Transcribed page contents
_ _ _ _
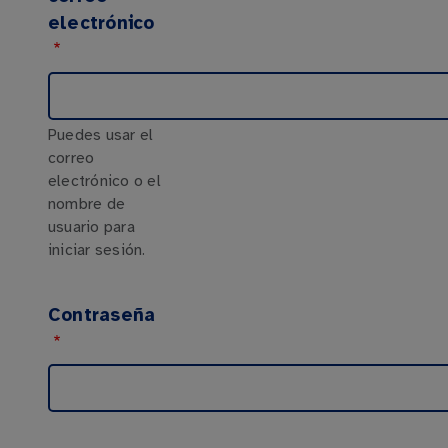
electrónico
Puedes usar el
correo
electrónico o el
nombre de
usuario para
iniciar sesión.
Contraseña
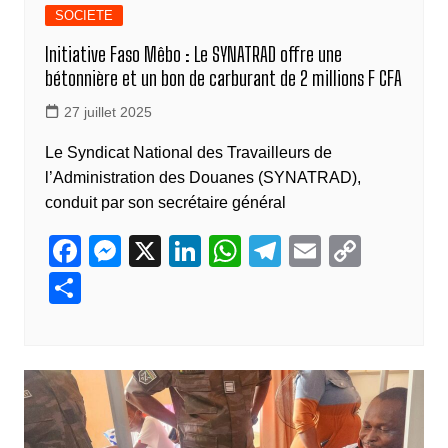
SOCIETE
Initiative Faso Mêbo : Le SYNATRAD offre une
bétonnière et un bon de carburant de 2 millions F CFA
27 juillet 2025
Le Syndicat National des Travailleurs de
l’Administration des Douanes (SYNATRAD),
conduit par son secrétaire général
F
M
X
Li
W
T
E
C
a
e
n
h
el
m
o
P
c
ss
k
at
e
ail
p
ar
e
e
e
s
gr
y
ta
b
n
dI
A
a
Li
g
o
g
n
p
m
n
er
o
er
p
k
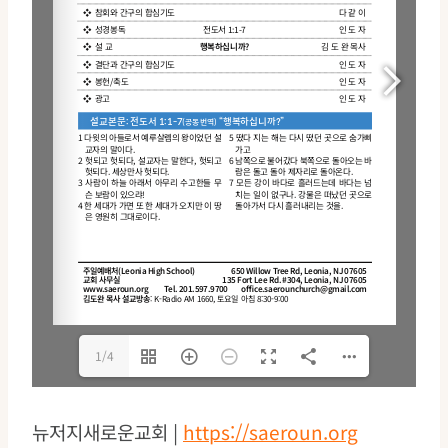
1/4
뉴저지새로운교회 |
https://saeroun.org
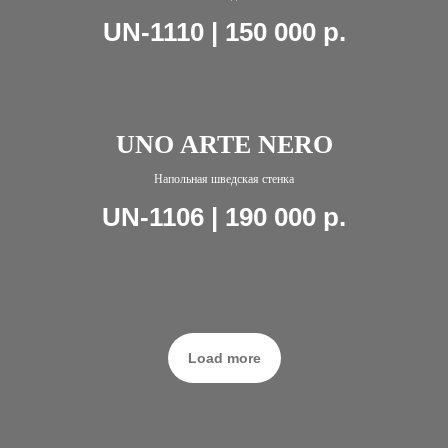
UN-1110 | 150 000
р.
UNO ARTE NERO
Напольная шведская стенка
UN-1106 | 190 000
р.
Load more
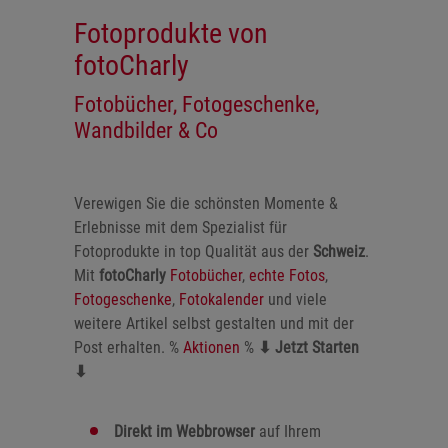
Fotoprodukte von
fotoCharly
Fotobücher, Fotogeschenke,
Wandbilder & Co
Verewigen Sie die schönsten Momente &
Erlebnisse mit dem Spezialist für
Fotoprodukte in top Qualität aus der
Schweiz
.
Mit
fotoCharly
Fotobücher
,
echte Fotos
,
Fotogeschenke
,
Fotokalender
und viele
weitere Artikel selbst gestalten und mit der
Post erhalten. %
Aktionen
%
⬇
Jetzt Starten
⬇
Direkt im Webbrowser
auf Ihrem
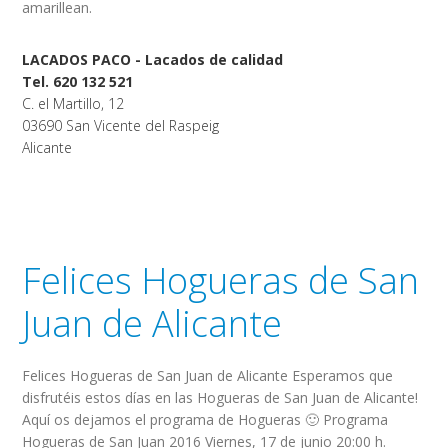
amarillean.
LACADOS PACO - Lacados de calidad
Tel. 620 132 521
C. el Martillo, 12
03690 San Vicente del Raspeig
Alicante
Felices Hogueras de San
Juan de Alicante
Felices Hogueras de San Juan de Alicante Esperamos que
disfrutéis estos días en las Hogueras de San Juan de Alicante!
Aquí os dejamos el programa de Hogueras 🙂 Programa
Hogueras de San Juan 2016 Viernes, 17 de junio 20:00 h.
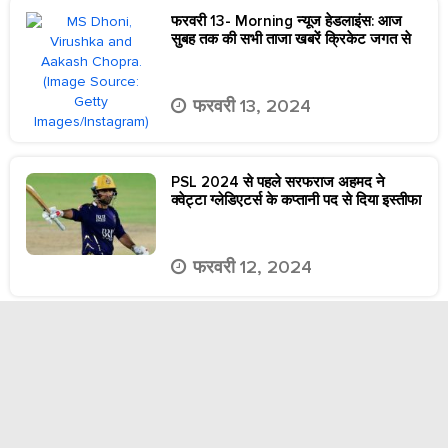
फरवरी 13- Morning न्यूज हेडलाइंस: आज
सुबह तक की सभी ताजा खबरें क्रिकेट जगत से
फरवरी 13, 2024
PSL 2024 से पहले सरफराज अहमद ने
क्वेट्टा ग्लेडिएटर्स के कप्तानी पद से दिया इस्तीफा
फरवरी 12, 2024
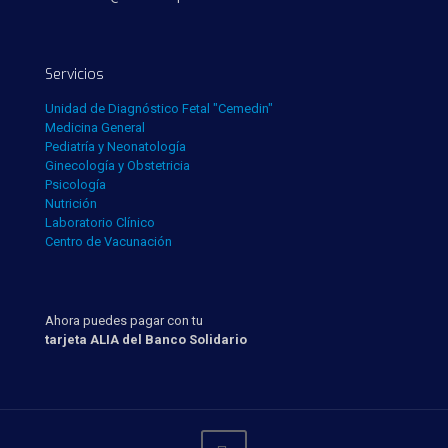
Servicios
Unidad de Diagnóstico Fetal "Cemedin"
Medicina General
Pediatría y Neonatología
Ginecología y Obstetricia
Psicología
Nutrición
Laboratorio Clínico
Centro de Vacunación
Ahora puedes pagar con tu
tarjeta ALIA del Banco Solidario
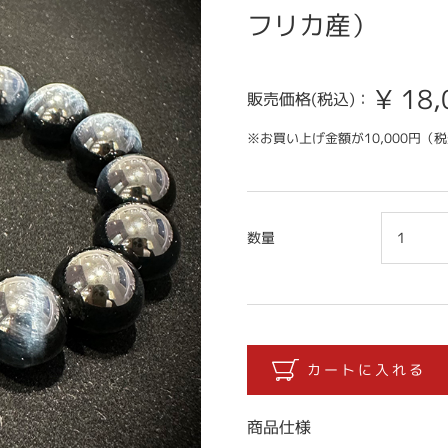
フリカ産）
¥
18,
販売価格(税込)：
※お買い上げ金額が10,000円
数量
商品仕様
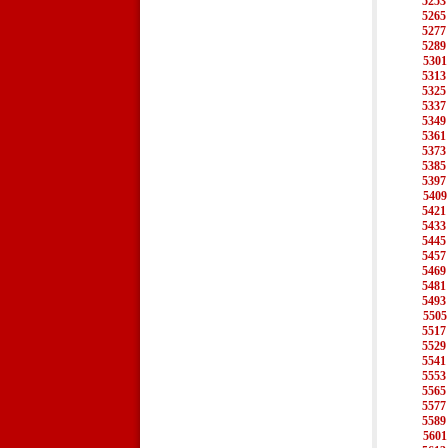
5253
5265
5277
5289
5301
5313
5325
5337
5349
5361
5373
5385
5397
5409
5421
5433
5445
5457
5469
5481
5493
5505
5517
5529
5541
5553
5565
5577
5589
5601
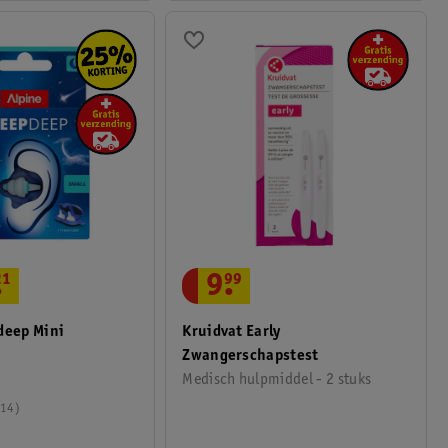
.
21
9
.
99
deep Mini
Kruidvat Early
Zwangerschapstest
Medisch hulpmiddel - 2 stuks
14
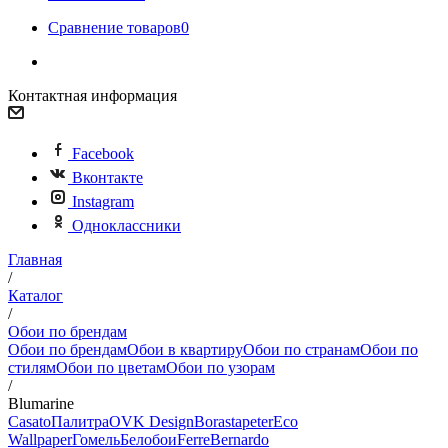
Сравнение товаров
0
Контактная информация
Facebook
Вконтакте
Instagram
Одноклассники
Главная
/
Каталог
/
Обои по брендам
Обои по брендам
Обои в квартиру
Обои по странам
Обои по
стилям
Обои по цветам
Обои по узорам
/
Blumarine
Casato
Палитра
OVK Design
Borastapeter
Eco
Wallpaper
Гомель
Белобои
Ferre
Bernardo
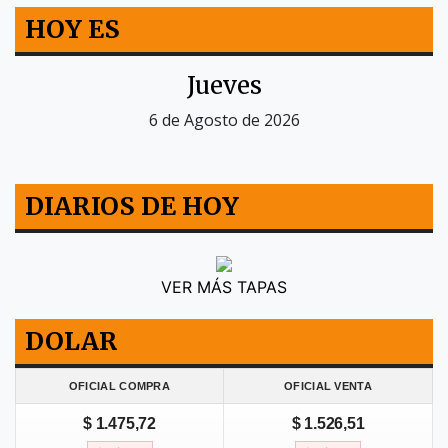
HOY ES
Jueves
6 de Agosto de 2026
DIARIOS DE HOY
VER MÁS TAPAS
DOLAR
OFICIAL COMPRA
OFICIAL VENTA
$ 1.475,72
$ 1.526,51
_ _ _ _
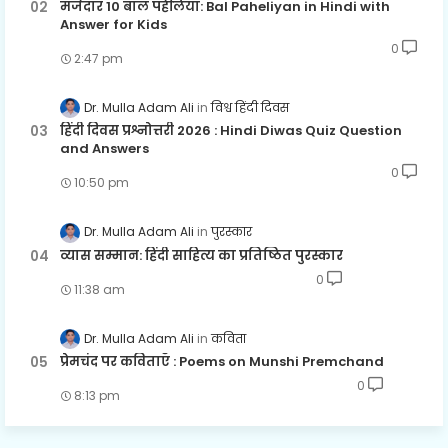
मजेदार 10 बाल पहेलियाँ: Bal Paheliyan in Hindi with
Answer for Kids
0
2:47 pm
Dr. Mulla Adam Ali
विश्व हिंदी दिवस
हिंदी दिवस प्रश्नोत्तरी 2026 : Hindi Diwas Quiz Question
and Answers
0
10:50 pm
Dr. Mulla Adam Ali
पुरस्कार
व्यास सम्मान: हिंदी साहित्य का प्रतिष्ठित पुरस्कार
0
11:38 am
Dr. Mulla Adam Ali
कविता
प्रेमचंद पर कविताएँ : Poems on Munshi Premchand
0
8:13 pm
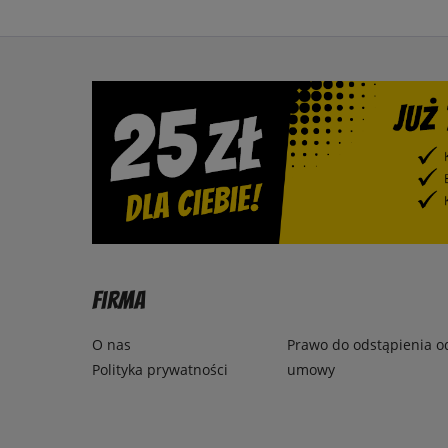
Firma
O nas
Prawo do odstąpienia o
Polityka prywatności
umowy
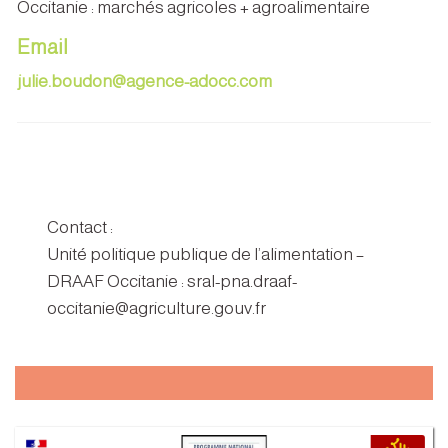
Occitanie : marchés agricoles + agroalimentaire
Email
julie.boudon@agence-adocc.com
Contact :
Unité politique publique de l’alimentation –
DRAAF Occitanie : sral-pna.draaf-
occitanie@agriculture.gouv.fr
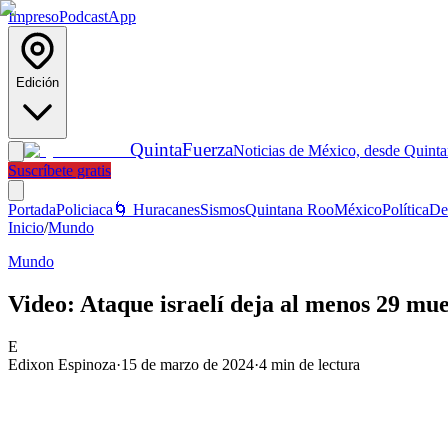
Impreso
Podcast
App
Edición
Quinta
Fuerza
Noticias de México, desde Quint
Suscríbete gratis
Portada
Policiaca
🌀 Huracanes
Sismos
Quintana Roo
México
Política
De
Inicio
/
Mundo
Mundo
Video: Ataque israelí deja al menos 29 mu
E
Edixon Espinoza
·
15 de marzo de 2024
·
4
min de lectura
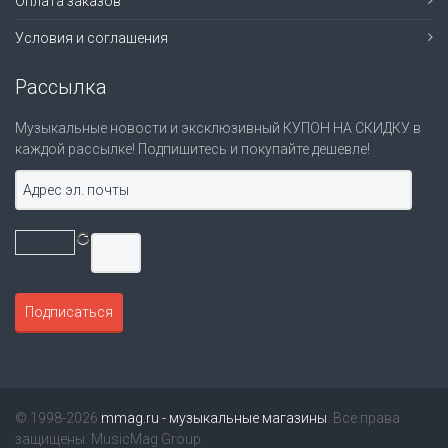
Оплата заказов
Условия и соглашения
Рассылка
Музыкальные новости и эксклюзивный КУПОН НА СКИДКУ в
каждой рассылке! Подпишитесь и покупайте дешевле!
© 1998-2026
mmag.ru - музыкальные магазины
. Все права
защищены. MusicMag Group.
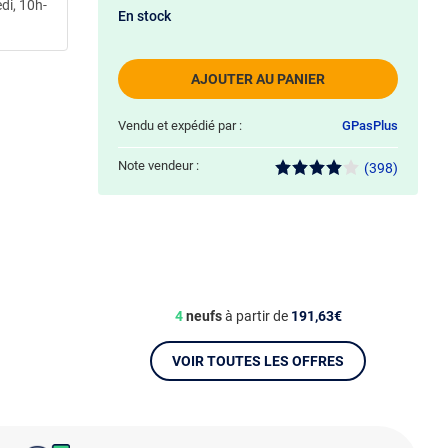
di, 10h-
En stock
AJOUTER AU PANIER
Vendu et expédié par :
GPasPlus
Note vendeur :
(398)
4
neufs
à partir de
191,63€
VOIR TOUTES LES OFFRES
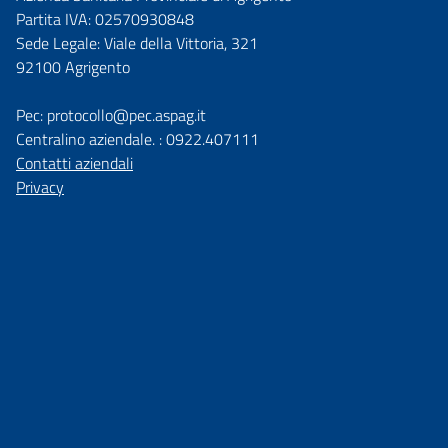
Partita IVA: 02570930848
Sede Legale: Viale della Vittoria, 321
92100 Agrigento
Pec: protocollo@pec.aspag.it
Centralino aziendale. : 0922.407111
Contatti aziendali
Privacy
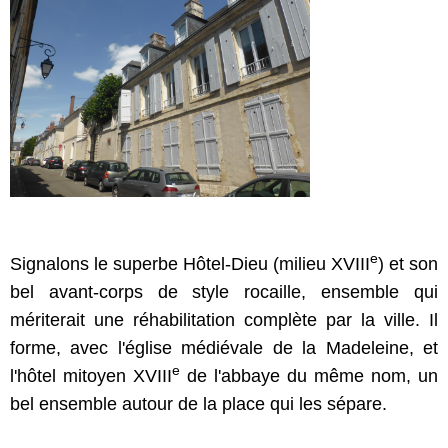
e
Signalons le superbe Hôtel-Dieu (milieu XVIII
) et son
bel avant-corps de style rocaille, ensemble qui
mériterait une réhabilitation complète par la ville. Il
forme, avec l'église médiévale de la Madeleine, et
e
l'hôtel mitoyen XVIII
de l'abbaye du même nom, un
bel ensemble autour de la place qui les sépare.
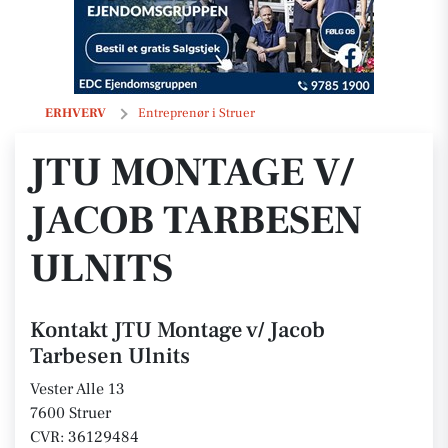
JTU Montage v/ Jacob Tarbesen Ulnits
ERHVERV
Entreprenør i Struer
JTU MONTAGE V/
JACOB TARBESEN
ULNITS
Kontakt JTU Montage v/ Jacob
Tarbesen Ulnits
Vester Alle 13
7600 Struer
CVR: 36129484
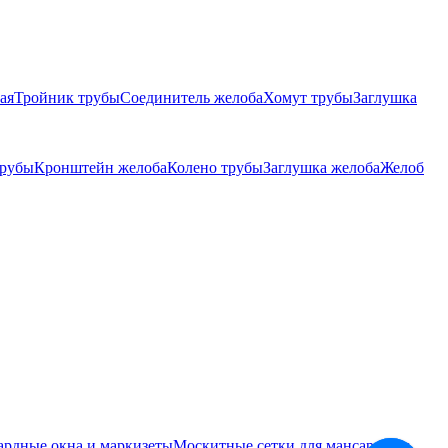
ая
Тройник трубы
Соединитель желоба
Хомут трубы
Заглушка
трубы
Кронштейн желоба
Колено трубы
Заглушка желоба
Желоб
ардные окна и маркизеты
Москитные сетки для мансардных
_ _ _ _
### Work instruction
Copy back exactly the lines above from the one containing "Occitanie : marchés" through the one containing "Москитные сетки для мансардных", and leave every picture behind.

### Task output
Occitanie : marchés agricoles + agroalimentaire
Email
julie.boudon@agence-adocc.com
Contact :
Unité politique publique de l’alimentation –
DRAAF Occitanie : sral-pna.draaf-
occitanie@agriculture.gouv.fr
Impreso
Podcast
App
Edición
Quinta
Fuerza
Noticias de México, desde Quint
Suscríbete gratis
Portada
Policiaca
🌀 Huracanes
Sismos
Quintana Roo
México
Política
De
Inicio
/
Mundo
Mundo
Video: Ataque israelí deja al menos 29 mu
E
Edixon Espinoza
·
15 de marzo de 2024
·
4
min de lectura
Оплата заказов
Условия и соглашения
Рассылка
Музыкальные новости и эксклюзивный КУПОН НА СКИДКУ в
каждой рассылке! Подпишитесь и покупайте дешевле!
© 1998-2026
mmag.ru - музыкальные магазины
. Все права
защищены. MusicMag Group.
di, 10h-
En stock
AJOUTER AU PANIER
Vendu et expédié par :
GPasPlus
Note vendeur :
(398)
4
neufs
à partir de
191,63€
VOIR TOUTES LES OFFRES
Partita IVA: 02570930848
Sede Legale: Viale della Vittoria, 321
92100 Agrigento
Pec: protocollo@pec.aspag.it
Centralino aziendale. : 0922.407111
Contatti aziendali
Privacy
e
Signalons le superbe Hôtel-Dieu (milieu XVIII
) et son
bel avant-corps de style rocaille, ensemble qui
mériterait une réhabilitation complète par la ville. Il
forme, avec l'église médiévale de la Madeleine, et
e
l'hôtel mitoyen XVIII
de l'abbaye du même nom, un
bel ensemble autour de la place qui les sépare.
JTU Montage v/ Jacob Tarbesen Ulnits
ERHVERV
Entreprenør i Struer
JTU MONTAGE V/
JACOB TARBESEN
ULNITS
Kontakt JTU Montage v/ Jacob
Tarbesen Ulnits
Vester Alle 13
7600 Struer
CVR: 36129484
ая
Тройник трубы
Соединитель желоба
Хомут трубы
Заглушка
трубы
Кронштейн желоба
Колено трубы
Заглушка желоба
Желоб
ардные окна и маркизеты
Москитные сетки для мансардных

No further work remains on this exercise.